DOLLAR ON PACE FOR BIGGEST WEEKLY RISE SINCE FEBRUARY
he U.S. dollar rose against the euro and sterling on Friday, and was on track for its biggest weekly gain since February, as investors shifted to safe havens after consumer sentiment data fueled concern about the U.S. debt ceiling and monetary policy. A University of Michigan survey on Friday showed May U.S. consumer sentiment slumped to a six-month low on worries that political dispute over raising the federal government’s borrowing cap could trigger a recession. Consumers’ long-term inflation expectations jumped to their highest since 2011. That could influence the Federal Reserve which signaled last week that it could pause its interest-rate hikes. “Rate differentials are continuing to tilt in the dollar’s favor,” said Karl Schamotta, chief market strategist of Corpay in Toronto. “The surprises in the University of Michigan consumer sentiment survey are painting sort of a stagflationary picture for the U.S. economy and one that could justify another rate hike at the June Fed meeting, but certainly will diminish odds of rate cuts in the latter half of the year.” Recent data showing a slowing economy has boosted the case that the Fed will pause hiking rates at its June meeting. Data also showed U.S. consumer price index inflation cooling to 4.9% year-on-year in April. Moreover, weekly jobless claims rose more than expected. But the labor market remains tight, with 1.6 job openings for every unemployed person in March, well above the 1.0-1.2 range consistent with a market not generating too much inflation. Fed Governor Michelle Bowman said the central bank will probably need to raise rates further if inflation stays high. The pound fell 0.5% to $1.2448, while the euro weakened 0.6% to $1.0851, a day after falling to a one-month low.
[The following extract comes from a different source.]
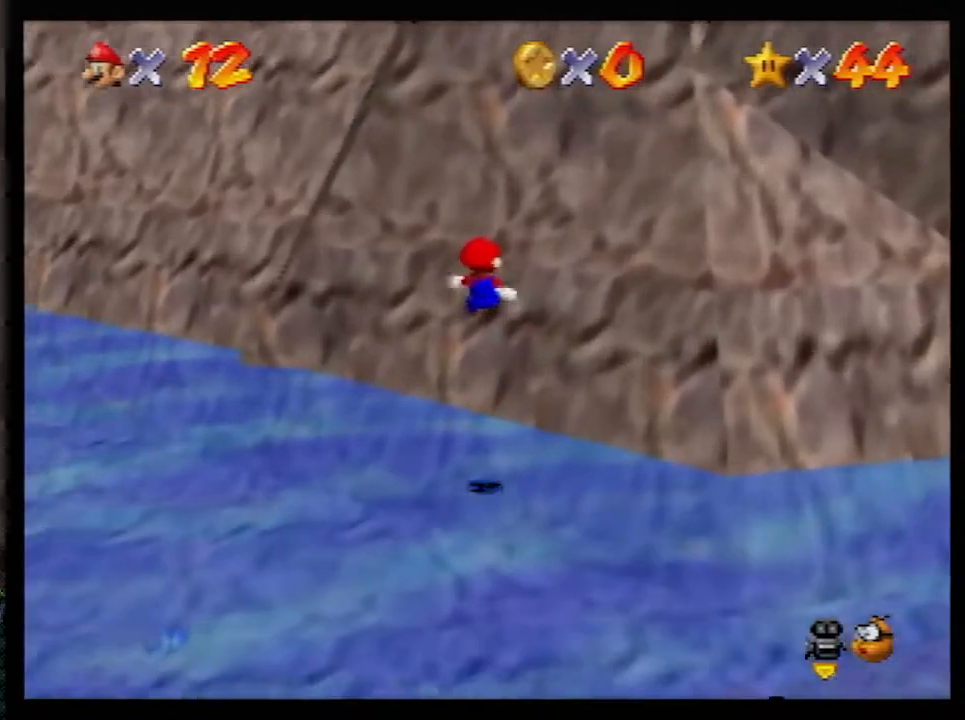
{"buttons": ["Z"], "left_stick": "up", "events": [[50, "C_LEFT", "up"]]}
That left the dollar index up 0.6% at 102.69, notching a weekly gain of 1.4% – its biggest weekly rise since February. Joe Manimbo, senior market analyst at Convera, noted that elevated U.S. inflation spurred some skepticism about the Fed’s year-end rate cuts, and that the view that other central banks may be closer to pausing rate hikes as well has weighed on European currencies. “Dollar gains this week have been multidimensional. The buck has served as a safe harbor from worries about a weak Chinese economy and volatility on Wall Street,” Manimbo wrote.
STERLING STEADIES AFTER UK ECONOMY POSTS FRAGILE Q1 GROWTH
The pound steadied on Friday after data showed the UK economy avoided recession in the first quarter, recovering from its biggest one-day drop since mid-April the previous day. Sterling was last up 0.1% against the dollar at $1.252. It fell nearly 1% on Thursday after the Bank of England raised interest rates and said it would stay the course. But with consumer inflation running at 10.1%, investors had long prepared for a more aggressive stance from the BoE, whose move gave no new incentive to actively buy the pound, but also few to sell it. “The Bank of England’s 25-basis point rate hike did not have any major implications for sterling. The drop in cable yesterday was almost entirely due to the dollar rally and was in line with the move in other dollar crosses,” ING strategist Francesco Pesole said. He said there was a case for more sterling weakness ahead, but this would most likely materialize in the euro/sterling rate, which on Friday was down 0.14% at 87.12 pence, as expectations for where UK and euro zone rates converge. “For now, however, there aren’t many convincing reasons to call for sterling underperformance against its main peers in the near term,” he said. The BoE upgraded its economic growth forecasts and said Britain would avoid a recession. Data on Friday showed growth expanded by 0.1% in the first quarter, but contracted in March, which analysts said showed the fragility of the recovery, Not only does the UK have the highest rate of inflation of any developed economy, it also has the slowest rate of growth among the Group of Seven richest nations. However, Berenberg senior economist Kallum Pickering said in a research note on Friday that Britain’s political situation is “starting to look normal again” after several years of upheaval. “The UK is one of the few major economies that does not have either: a) a populist in power; or b) one waiting in the wings to challenge the next election,” Pickering said. “After being among the most populist-ridden Western economies in recent years, the UK now compares favorably with peers – most notably the U.S.,” he said.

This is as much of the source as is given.